Excerpts from a dataset >>
..............................
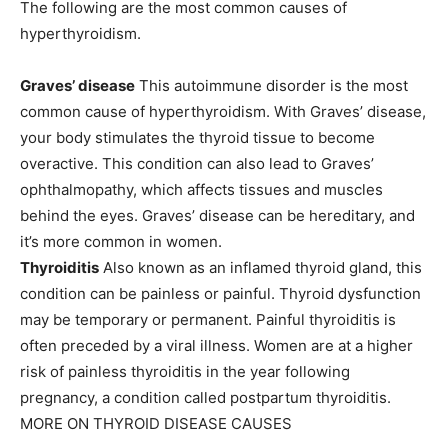
The following are the most common causes of
hyperthyroidism.
Graves’ disease
This autoimmune disorder is the most
common cause of hyperthyroidism. With
Graves’ disease
,
your body stimulates the thyroid tissue to become
overactive. This condition can also lead to Graves’
ophthalmopathy, which affects tissues and muscles
behind the eyes. Graves’ disease can be hereditary, and
it’s more common in women.
Thyroiditis
Also known as an inflamed thyroid gland, this
condition can be painless or painful. Thyroid dysfunction
may be temporary or permanent. Painful thyroiditis is
often preceded by a viral illness. Women are at a higher
risk of painless thyroiditis in the year following
pregnancy, a condition called postpartum thyroiditis.
MORE ON THYROID DISEASE CAUSES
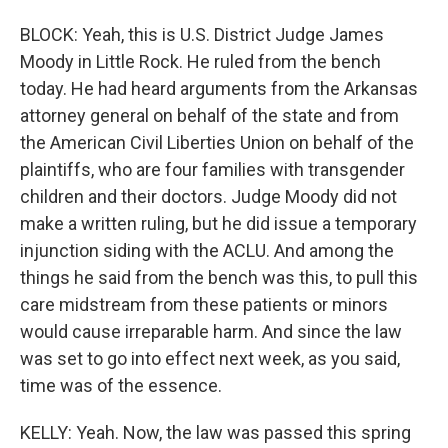
BLOCK: Yeah, this is U.S. District Judge James
Moody in Little Rock. He ruled from the bench
today. He had heard arguments from the Arkansas
attorney general on behalf of the state and from
the American Civil Liberties Union on behalf of the
plaintiffs, who are four families with transgender
children and their doctors. Judge Moody did not
make a written ruling, but he did issue a temporary
injunction siding with the ACLU. And among the
things he said from the bench was this, to pull this
care midstream from these patients or minors
would cause irreparable harm. And since the law
was set to go into effect next week, as you said,
time was of the essence.
KELLY: Yeah. Now, the law was passed this spring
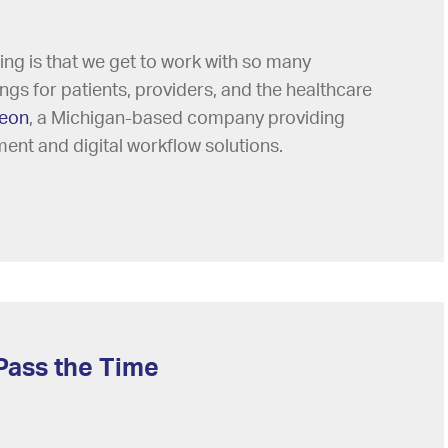
ing is that we get to work with so many
s for patients, providers, and the healthcare
eon
, a Michigan-based company providing
ment and digital workflow solutions.
Pass the Time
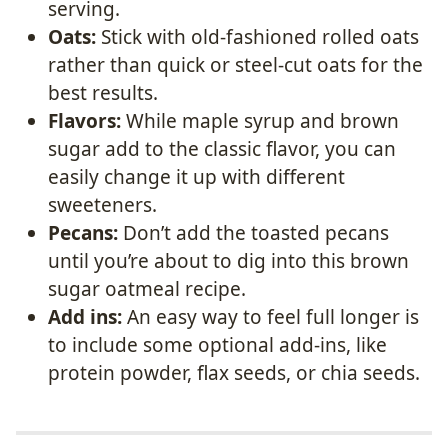
serving.
Oats:
Stick with old-fashioned rolled oats
rather than quick or steel-cut oats for the
best results.
Flavors:
While maple syrup and brown
sugar add to the classic flavor, you can
easily change it up with different
sweeteners.
Pecans:
Don’t add the toasted pecans
until you’re about to dig into this brown
sugar oatmeal recipe.
Add ins:
An easy way to feel full longer is
to include some optional add-ins, like
protein powder, flax seeds, or chia seeds.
..............................
TRY IT >>
Every record must be duplicated exactly, except for the pictures, which are left out.

TASK SOLUTION >>
The following are the most common causes of
hyperthyroidism.
Graves’ disease
This autoimmune disorder is the most
common cause of hyperthyroidism. With
Graves’ disease
,
your body stimulates the thyroid tissue to become
overactive. This condition can also lead to Graves’
ophthalmopathy, which affects tissues and muscles
behind the eyes. Graves’ disease can be hereditary, and
it’s more common in women.
Thyroiditis
Also known as an inflamed thyroid gland, this
condition can be painless or painful. Thyroid dysfunction
may be temporary or permanent. Painful thyroiditis is
often preceded by a viral illness. Women are at a higher
risk of painless thyroiditis in the year following
pregnancy, a condition called postpartum thyroiditis.
MORE ON THYROID DISEASE CAUSES
BLOCK: Yeah, this is U.S. District Judge James
Moody in Little Rock. He ruled from the bench
today. He had heard arguments from the Arkansas
attorney general on behalf of the state and from
the American Civil Liberties Union on behalf of the
plaintiffs, who are four families with transgender
children and their doctors. Judge Moody did not
make a written ruling, but he did issue a temporary
injunction siding with the ACLU. And among the
things he said from the bench was this, to pull this
care midstream from these patients or minors
would cause irreparable harm. And since the law
was set to go into effect next week, as you said,
time was of the essence.
KELLY: Yeah. Now, the law was passed this spring
ing is that we get to work with so many
s for patients, providers, and the healthcare
eon
, a Michigan-based company providing
ment and digital workflow solutions.
Pass the Time
serving.
Oats:
Stick with old-fashioned rolled oats
rather than quick or steel-cut oats for the
best results.
Flavors:
While maple syrup and brown
sugar add to the classic flavor, you can
easily change it up with different
sweeteners.
Pecans:
Don’t add the toasted pecans
until you’re about to dig into this brown
sugar oatmeal recipe.
Add ins:
An easy way to feel full longer is
to include some optional add-ins, like
protein powder, flax seeds, or chia seeds.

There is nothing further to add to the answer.